A product of which generation? 1934, when the Sunday comic strip began? Or 1954, when the first Flash Gordon TV series started? Or 1980, when he was introduced to a new generation (namely, mine) on the big screen? Or 1996, when the animated television series began?

I don't believe Flash Gordon is a product of its generation any more than Superman is, or Tarzan, or Hector and Achilles. Mythology, be it ancient or modern, is multi-generational. He's for every one of us. Stands for every one of us. Freddie Mercury couldn't possibly be wrong, could he?
 
Remember, the first of the modern, "Batman,' films went back to the original comic, with Batman himself being little different from the vermin he hunted down, except he's on your side. It worked superbly. Ask me about Flash Gordon again in 4000 years,
 
I think we might actually be saying the same thing. My problem with the new-and-antonym-of-improved Flash (ahh ahhhhhhh! Savior of the Universe!) Gordon is that it leaps completely away from the original. It barely even takes place on Mongo, and there's this astoundingly boring subplot about how Dale is secretly still carrying a flame for Flash, and how that affects her relationship with her fiancee. I mean, yikes.

Whereas Batman -- to use your example -- hewed to the pulp origins of the character, but at the same time, you've gotta admit, was updated for a modern audience. There's no way you can say the sensibility of Tim Burton's film, Dystopian Gotham City and all, would have fit in with the original Detective Comics stories.

So that's what I think they should have done with Flash Gordon, and what I'd hoped to spark a discussion on here.
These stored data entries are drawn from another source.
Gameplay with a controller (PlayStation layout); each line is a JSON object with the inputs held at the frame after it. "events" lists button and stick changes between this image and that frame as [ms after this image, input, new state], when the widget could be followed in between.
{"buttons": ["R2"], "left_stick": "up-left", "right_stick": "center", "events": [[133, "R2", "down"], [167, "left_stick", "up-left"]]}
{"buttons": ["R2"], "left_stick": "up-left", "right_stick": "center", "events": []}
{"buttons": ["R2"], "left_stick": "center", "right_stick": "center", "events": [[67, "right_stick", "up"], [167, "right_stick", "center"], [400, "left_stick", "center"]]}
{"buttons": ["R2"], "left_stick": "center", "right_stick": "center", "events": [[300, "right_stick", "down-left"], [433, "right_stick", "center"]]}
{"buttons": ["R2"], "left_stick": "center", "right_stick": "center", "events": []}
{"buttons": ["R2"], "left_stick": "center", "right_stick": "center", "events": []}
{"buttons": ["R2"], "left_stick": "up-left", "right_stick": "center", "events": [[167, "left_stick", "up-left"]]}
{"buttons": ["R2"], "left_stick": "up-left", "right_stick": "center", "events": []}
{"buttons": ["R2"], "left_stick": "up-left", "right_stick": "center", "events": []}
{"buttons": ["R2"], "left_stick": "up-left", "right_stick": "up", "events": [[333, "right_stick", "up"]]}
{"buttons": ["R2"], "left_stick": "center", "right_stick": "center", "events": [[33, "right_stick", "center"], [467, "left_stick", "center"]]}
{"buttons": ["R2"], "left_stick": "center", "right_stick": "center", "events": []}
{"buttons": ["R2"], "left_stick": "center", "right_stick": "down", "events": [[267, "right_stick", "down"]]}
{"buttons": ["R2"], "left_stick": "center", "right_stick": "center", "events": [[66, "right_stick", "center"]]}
How to make a story that didn't screw with the formula so much, but still updated it for a modern audience, just as Tim Burton did. And let's face it, Ming the Merciless as an over-the-top Asian? I don't think anyone wants to see that.

Oh, and also -- you're gonna be alive in 4,000 years? Dude, that is freaking awesome.
 
A product of which generation? 1934, when the Sunday comic strip began? Or 1954, when the first Flash Gordon TV series started? Or 1980, when he was introduced to a new generation (namely, mine) on the big screen? Or 1996, when the animated television series began?

I don't believe Flash Gordon is a product of its generation any more than Superman is, or Tarzan, or Hector and Achilles. Mythology, be it ancient or modern, is multi-generational. He's for every one of us. Stands for every one of us. Freddie Mercury couldn't possibly be wrong, could he?

You forgot the Filmation Cartoon of the late 1970s's.